The call for legislation came just after the government had accepted the recommendation of the Tripartite Committee on Employability of Older Workers to take a promotional approach to increase the rehiring age. This approach rewards companies with incentives if they raise the rehiring age to 67. There was no date fixed for laws to be introduced to make it compulsory.
The Seniors Group says that while the promotional approach may work in the unionised sector (where unions can push employers to move the rehiring age up), it may not work in the non-unionised sector - where the majority of workers are employed. It's also invalid to say legislation needs to be delayed to let companies prepare for an older workforce, according to the Seniors Group; companies have been informed of the eventuality since 1993, it points out.

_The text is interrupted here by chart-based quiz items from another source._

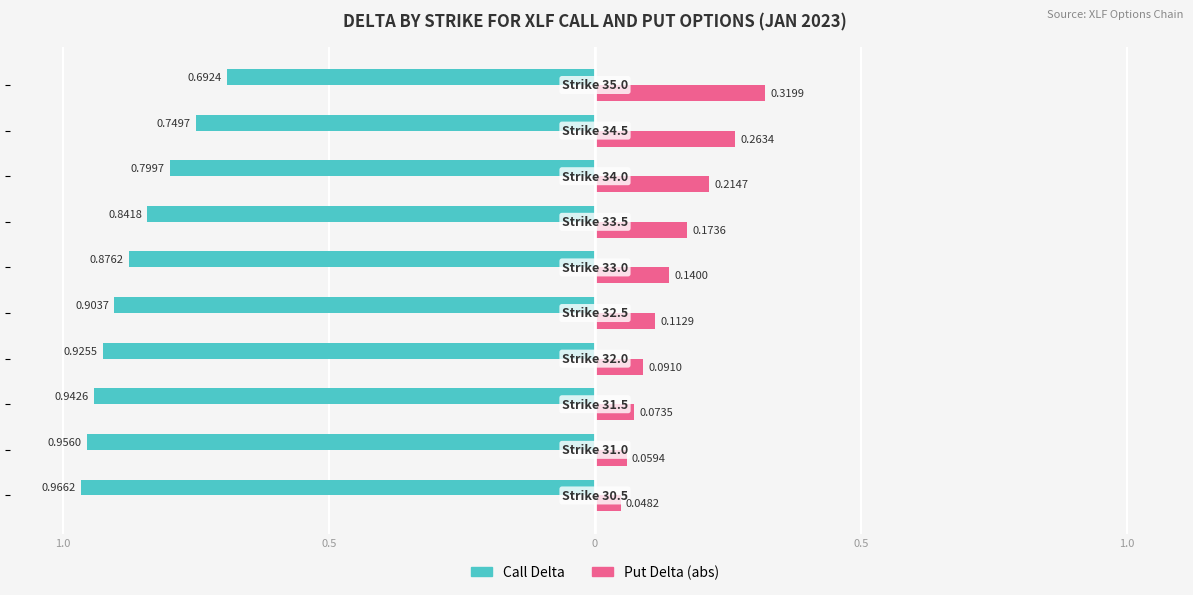

What is the sum of all Put Delta (abs) values?

1.5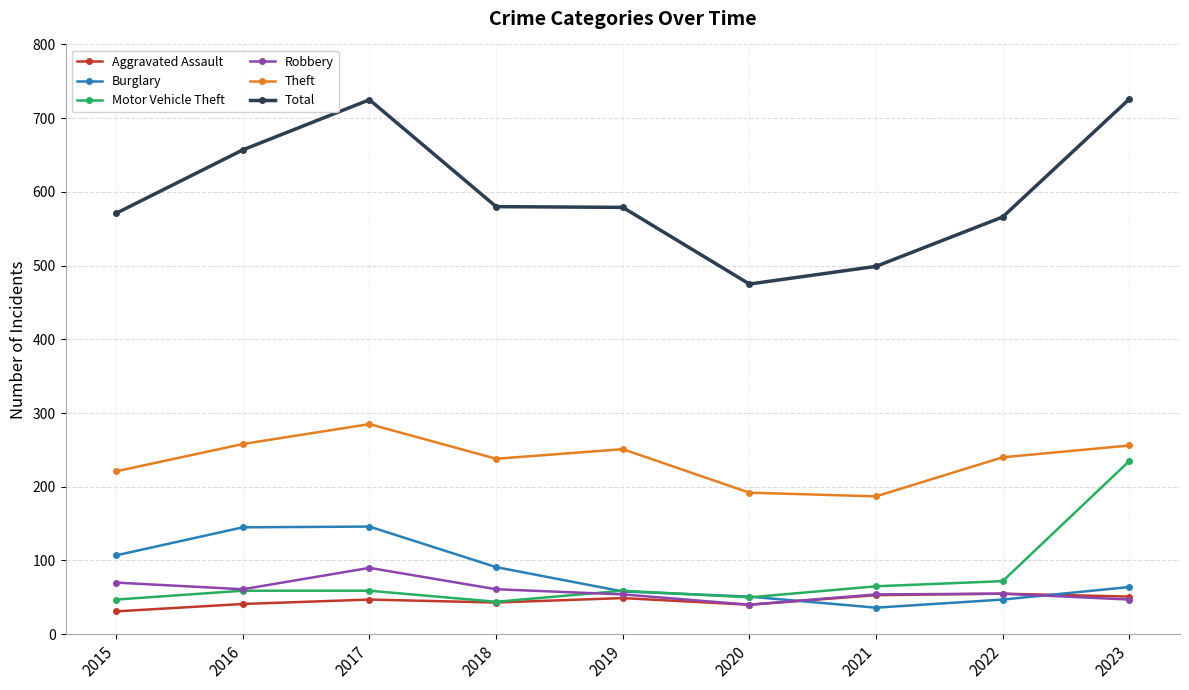

Is the value of Motor Vehicle Theft at 2021 greater than the value of Theft at 2020?

No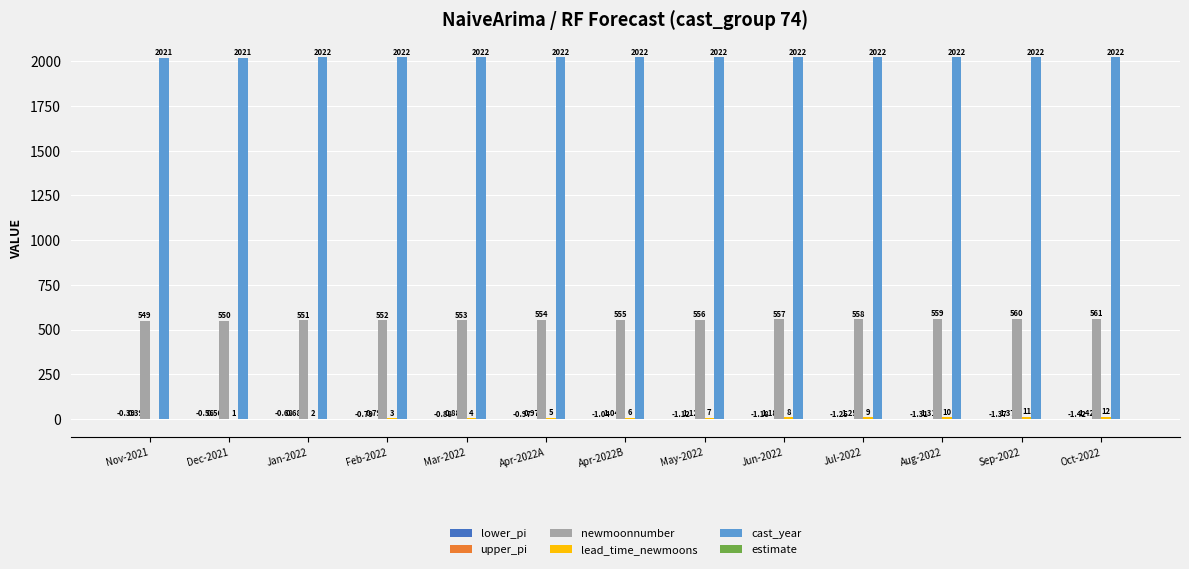

At which category is the sum across all series the highest?

Oct-2022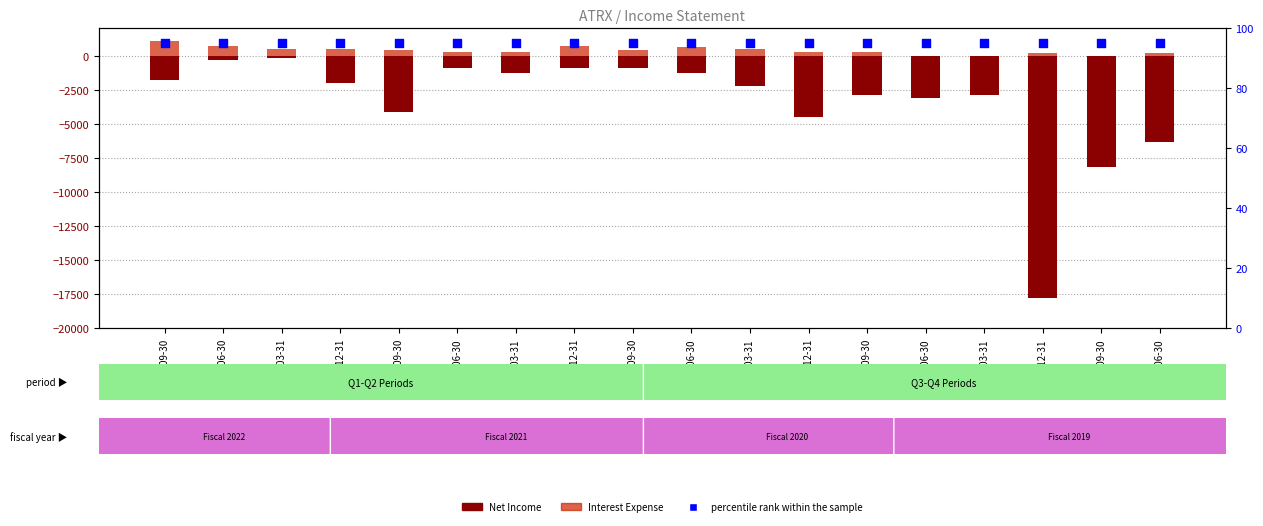

At which category is the sum across all series the highest?

2022-06-30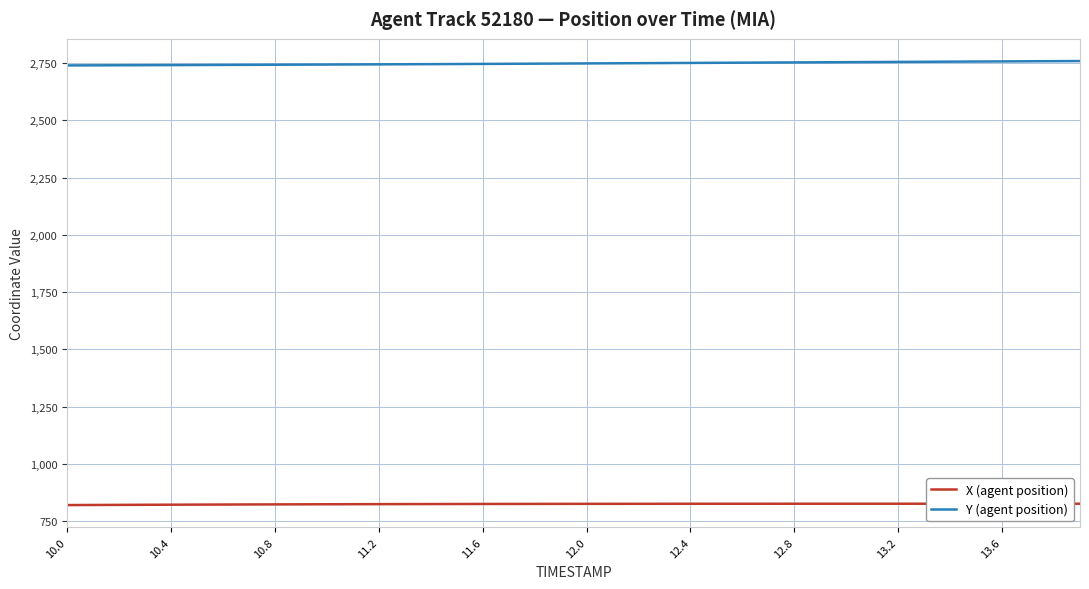

True or false: Y (agent position) and X (agent position) intersect in this chart.

False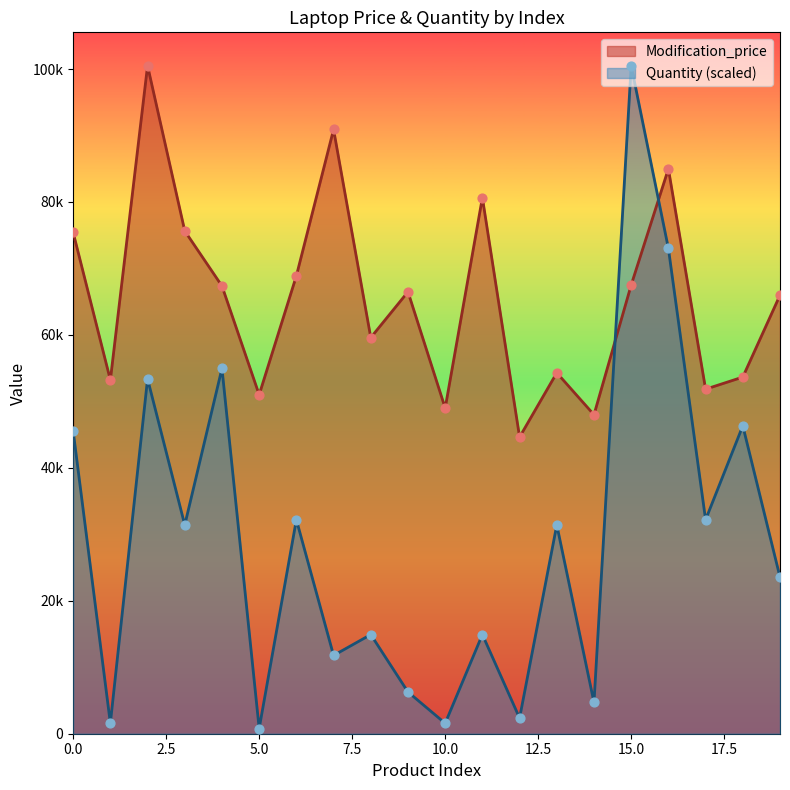

Which series reaches the maximum Y coordinate?

Modification_price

"Also, we do not think that there is a need to make drastic changes merely to extend the rehiring age by another two years," the Seniors Group says.
It further calls for companies to make better use of grants such as the Age Management Grant; and it says that the government should monitor the utilisation rate of these grants more closely to ensure better take-up to benefit older workers.
The Seniors Group also pressed for review of several other issues, including better evaluation of training efforts of older workers, incentives to reward early moves in rehiring older workers, and disaggregating statistics to enable more focused policy improvements.
Separately, the Seniors Group urged the PAP Central Executive Committee to introduce a life membership scheme for party pioneers. The scheme - for members who are at least 65 years old and have served a minimum of 25 years - would recognise the important contributions of long-serving volunteers.